7 nice things to do for someone who’s grieving

I’m a big believer in thoughtful gift-giving. Now, we all interpret “thoughtful” differently. Some believe thoughtful means handcrafting a gift. I don’t craft; one glitter-glue-hair-eyelash situation in 2003 has left me completely nonplussed with the sport of crafting. Some believe it’s simply the anti-gift card rule. Have you ever met a teenager? Get them a gift card. They don’t want your “thoughtful” crap, Karen. 

My grandmother taught me that thoughtful gift giving is the intersection of personal and practical. Can you imagine a more important time to be thoughtful than after losing a loved one? We’ve put together a guide, Gentle Reader, for ideas on what to give when someone is facing their hardest days. 

But before we dive in, I pledge staunch allegiance to the No Flower Brigade. Aside from the sheer volume of foliage headed their way by everyone else, it’s just a horrible symbol. Someone you love has died. Here’s something else that will die roughly 10 days from now. Even if it’s a plant, it’s just another chore you’ve added to their list of things to take care of. So, instead, we suggest: 

covered dish for funeral

Covered Dish

This is a classic for a reason. When you’ve lost someone, the last thing in the world you care about is feeding everyone. Try to be creative, though. If Steel Magnolias taught us anything, it’s that you take a dish that “freezes beautifully.” Depending on the loss, they might have a lot of food coming at them initially. Take something that they can freeze for later. Or if they have small children, send some healthy snacks they can grab and go.

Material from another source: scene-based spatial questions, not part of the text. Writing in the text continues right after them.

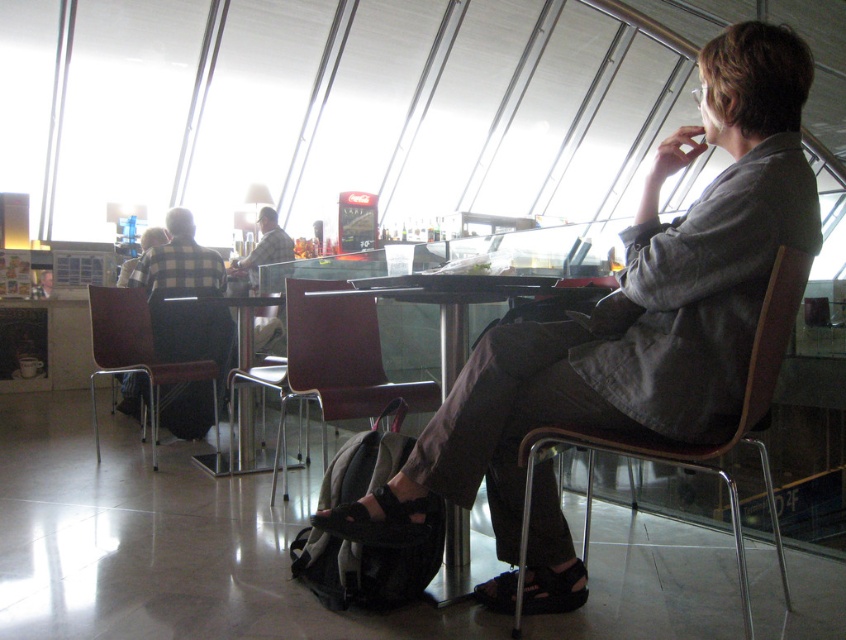
You are a traveler who needs to sit down. You see a brown plastic chair at center and a brown leather chair at left. Which chair is closer to you?

Both the brown plastic chair at center and brown leather chair at left are 30.86 inches apart, so they are equally distant from you.

From the picture: You are standing in the airport lounge and see a matte gray shirt at center and a brown plastic chair at center. Which object is positioned to the right side?

The matte gray shirt at center is to the right of the brown plastic chair at center.

You are a traveler who just entered the airport lounge and need to find the brown plastic chair at center. According to the coordinates provided, where should you look to find it?

The brown plastic chair at center is located at coordinates point (x=317, y=352).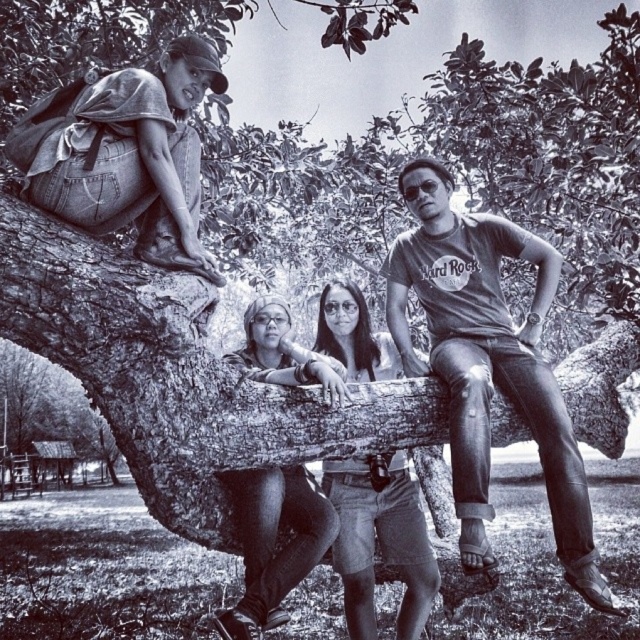
Is hard rock t-shirt at center taller than matte black pants at center?

Yes.

Which is below, hard rock t-shirt at center or matte black pants at center?

matte black pants at center is below.

Is point (582, 506) farther from camera compared to point (275, 304)?

No, (582, 506) is in front of (275, 304).

This screenshot has height=640, width=640. I want to click on hard rock t-shirt at center, so click(488, 364).

Does point (353, 634) come in front of point (237, 474)?

No.

Does denim shorts at center have a greater height compared to matte black pants at center?

Indeed, denim shorts at center has a greater height compared to matte black pants at center.

The image size is (640, 640). I want to click on denim shorts at center, so click(380, 540).

Identify the location of hard rock t-shirt at center. tap(488, 364).

Is point (600, 582) positioned behind point (348, 627)?

No, it is in front of (348, 627).

Between point (388, 260) and point (364, 506), which one is positioned in front?

Point (388, 260) is more forward.

Image resolution: width=640 pixels, height=640 pixels. I want to click on hard rock t-shirt at center, so click(x=488, y=364).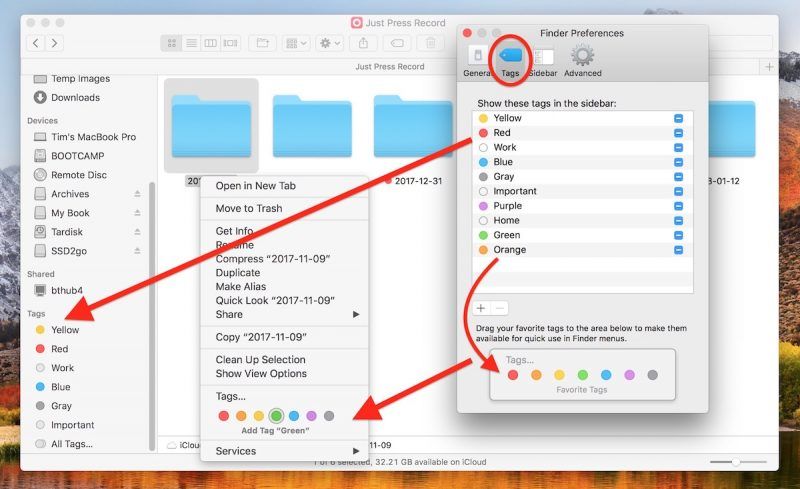
Identify the location of folders. This screenshot has width=800, height=489. (234, 127), (309, 126), (422, 118), (738, 130).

Tip: if you aren’t certain of their dietary restrictions, skip this one. Food is intimate — do not send over your famous lasagna if you don’t know them well enough. Someone could have a gluten or lactose intolerance or not eat meat or hate mushrooms. Do not assume if you don’t know. It’s unkind to offload your brownies when they can’t eat them.

Lunch & Housekeeper

This is my personal favorite, and I have gifted it no fewer than five times. I’ve tried a few different approaches, but the best way is to call the grieving friend. Give them a week or so, but then call them. Invite them to lunch and shopping or golf or anything — come to the conversation prepared with three available dates and times. Then tell them that while we’re out, you’re sending over a housekeeper to do a “deep dive”. Frame in a way that never suggests their house isn’t clean by saying, “I want you to have fresh sheets, a clean oven, and bathtub so sparkly you’ll can sink in guilt-free with a good book.” It’s always well received when framed well.Tip: the woman who does this for me will even clean out expired food and condiments in the fridge and spice rack if you ask for it. It’s those little things that make you feel brand new again.

Babysitter

If children are involved and you are close enough to the family, offer to babysit for a night or even an afternoon. There’s often so much to do after a loss, and having little ones safely unloaded can make those tasks so much easier.

Comfort Basket

Popcorn, Girl Scout cookies, blanket, fuzzy socks, new pens (there are so many thank you notes to write), hand soap, facial tissue or a handkerchief, coffee or tea, new mug. I’m telling you, this will leave a mark. Stay away from the candles —  everyone’s nose is different.

Framed Photo

If you can scour social media or are close enough to the family, find a photo of them with the departed and have it nicely matted and framed. Photos of someone you love are a treasure! Having it beautifully framed can be such a gorgeous gesture.

Flag Shadow Box

This is only pertinent if you’ve lost a veteran, but when they are handed that beautiful flag, it deserves a proper home. You can buy a lovely shadow box designed to house these at any craft store. It brought my father to tears. In a good way.

Estate Assistance

If you can help organize an estate or yard sale, clean out a closet, review paperwork, babysit, move furniture… pitch in the elbow grease. It’s all so time-consuming and overwhelming. If you can offer the time, it will mean everything to that person.

Grieving is exhausting. You can do better by them than flowers (or fruit).